I sectioned the existing porcelain veneers and modified the preparations. The first modification made was to provide 1.5mm of incisal reduction and the second was to extend the mesial and distal preparations inter-proximally towards the lingual of each tooth. Tooth # 22 was already prepared for a crown, so this preparation was extended apically to gain additional coverage of the cervical margins. Retraction paste was injected into each sulcus and left on the teeth for about 90 seconds rinsed off to adequately expose each margin. Primescan captured these margins quickly with incredible detail. The opposing arch and bite were optically impressed completing all the necessary information needed to design and manufacture the case. Temporization was quickly accomplished with a putty matrix and Luxatemp bisacrylic in a B1 shade, bonded onto the preps in one piece. I use ExciTE F which is a light-curing, fluoride releasing, single-component total-etch adhesive.

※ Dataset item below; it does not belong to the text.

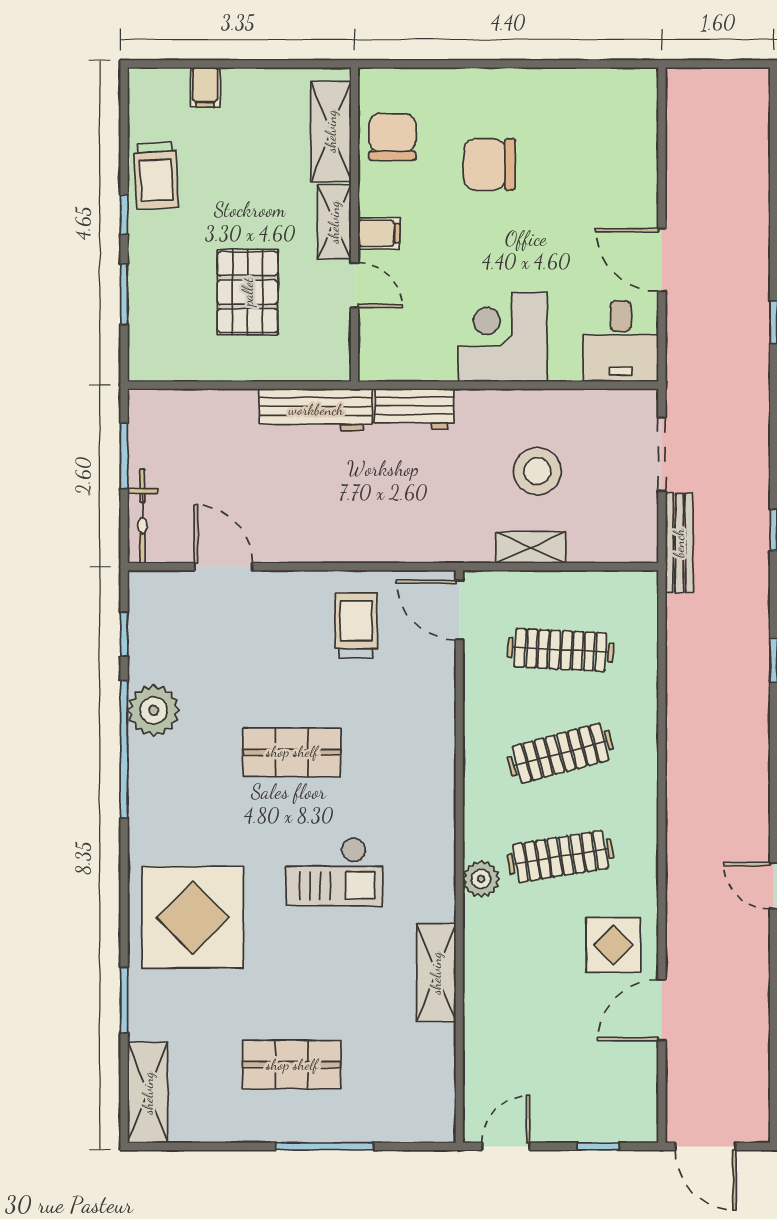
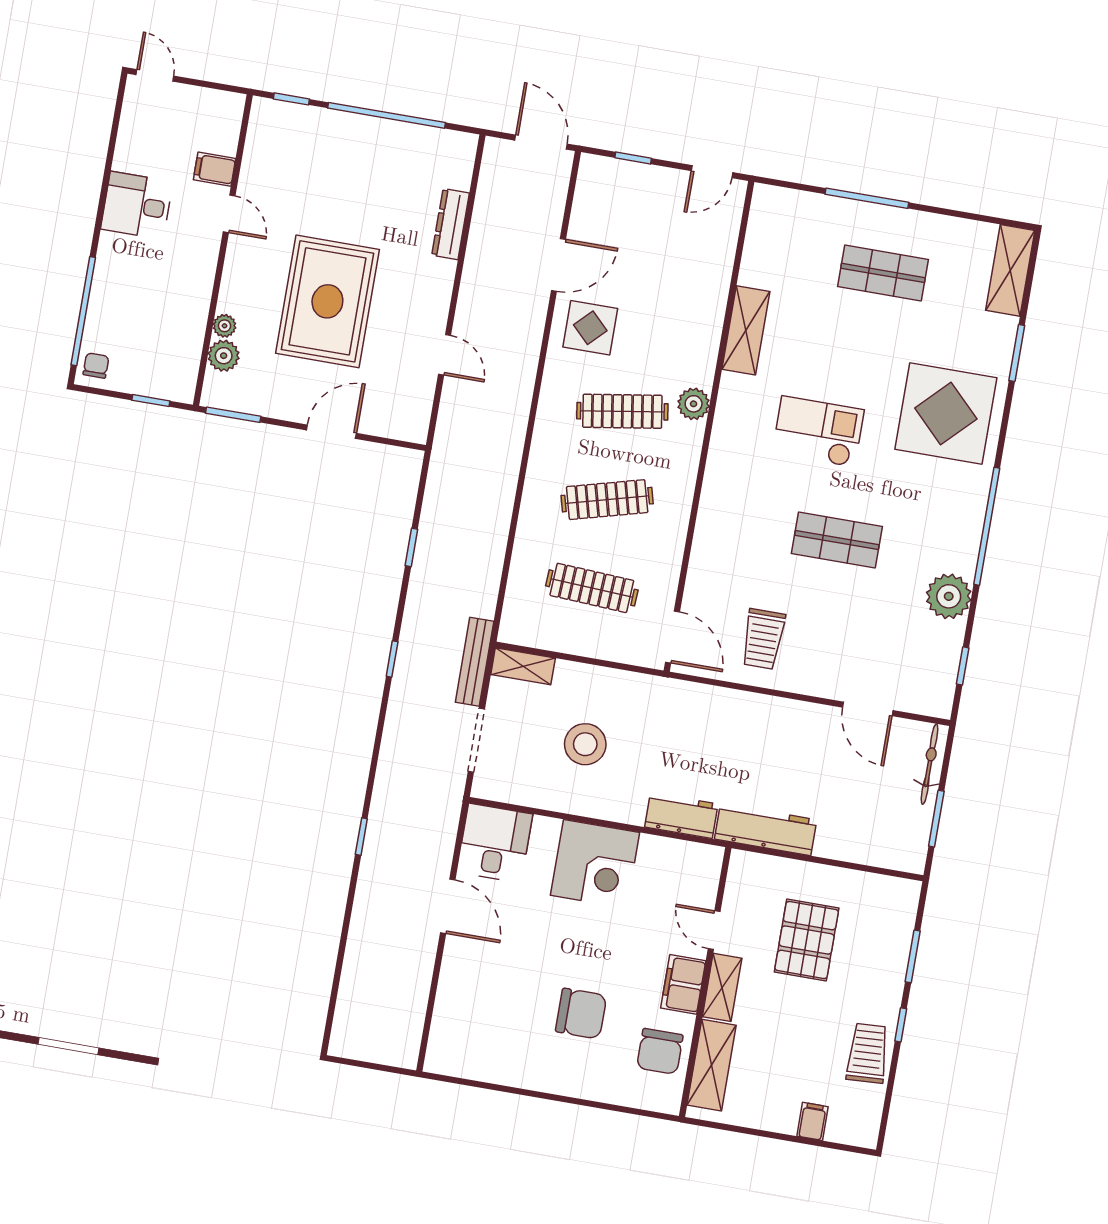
filing cabinet: (379, 233) -> (683, 984), width x2.00
shelving: (531, 547) -> (523, 666), moved
window: (124, 749) -> (987, 526), moved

One difference is I do not etch the teeth and rely on the primer to retain these provisionals along with wrapping the material inter-proximally to provide mechanical retention. I rarely have provisionals detach between the impression and the insertion visit when using this technique. This shade was lighter than adjacent teeth but would only remain in place for about 1-2 weeks.
The scans moved from the Acquisition Phase to the Model Phase where each preparation was marginated. The Biocopy model was then used to outline any usable information in the preoperative morphology that could be helpful in the initial design phase of the newly proposed restorations. I made use of the grid feature to create an even incisal plane and improve the occlusion. I sent my scans to a digital lab to print dies and mount upper and lower models for me to make any necessary final adjustments of the milled restorations prior to their crystallization and insertion. (figs. 4-7)
Figure 4: Model phase of digital impression being marginated.
Figure 5: Margination Completed 22-26, 28.
Figure 6: Margination completed and checking clearance after design.
Figure 7: Occlusal Clearance.
This case is a good example of how using the Biocopy feature can make the fabrication and insertion of CADCAM restorations effortless, requiring little to no adjustments during the insertion phase. Providing enough interocclusal space was an important factor in developing fracture resistant restorations. The provisionals remained in place without any issue and once removed I was able to bond in the five anterior restorations using Ivoclar’s Variolink esthetic light plus resin material. The restorations were etched with 9.5% hydrofluoric acid for 15 seconds then silanated. The teeth were treated with a total etch technique prior to luting each e.max restoration. This is a permanent light curing or dual curing luting composite that is easy to use and maintains shade stability over time. The shade selected for these restorations was MT B1. This displays a higher value, with a medium transluscency, which blended in well with the existing dentition. This case documents how these monolithic ceramic blocks can be processed in office with efficiency and high quality to satisfy even demanding restorative situations. (figs. 8-15)
Figure 8: Copy line # 26.
Figure 9: Using Biocopy as a Reference for Designing Restorations.
Figure 10: Designing restorations using grid (controlG), ready for mill.
Figure 11: e.max blue phase restorations milled and fitted on printed model.
Figure 12: Final Design of Restorations Ready to Mill.
Figure 13: Milled e.max on model, checking occlusion prior to crystallization phase.
Figure 14: Glazed and finished e.max restorations ready for insertion.
A 9-month recare visit documented no change in the appearance of these veneers and a favorable the tissue response to the new ceramic material as compared to the original presentation. I have total confidence that these restorations will remain esthetic and function for years to come. (figs. 16-18)
Figure 16: Veneers #s 22-26 Bonded with variolink esthetic high value before separation.
Figure 17: Occlusion immediately after cementation of 22-26 and 28 e.max restorations.
Figure 18: 9 month recare visit 22-26, 28 e.max restorations.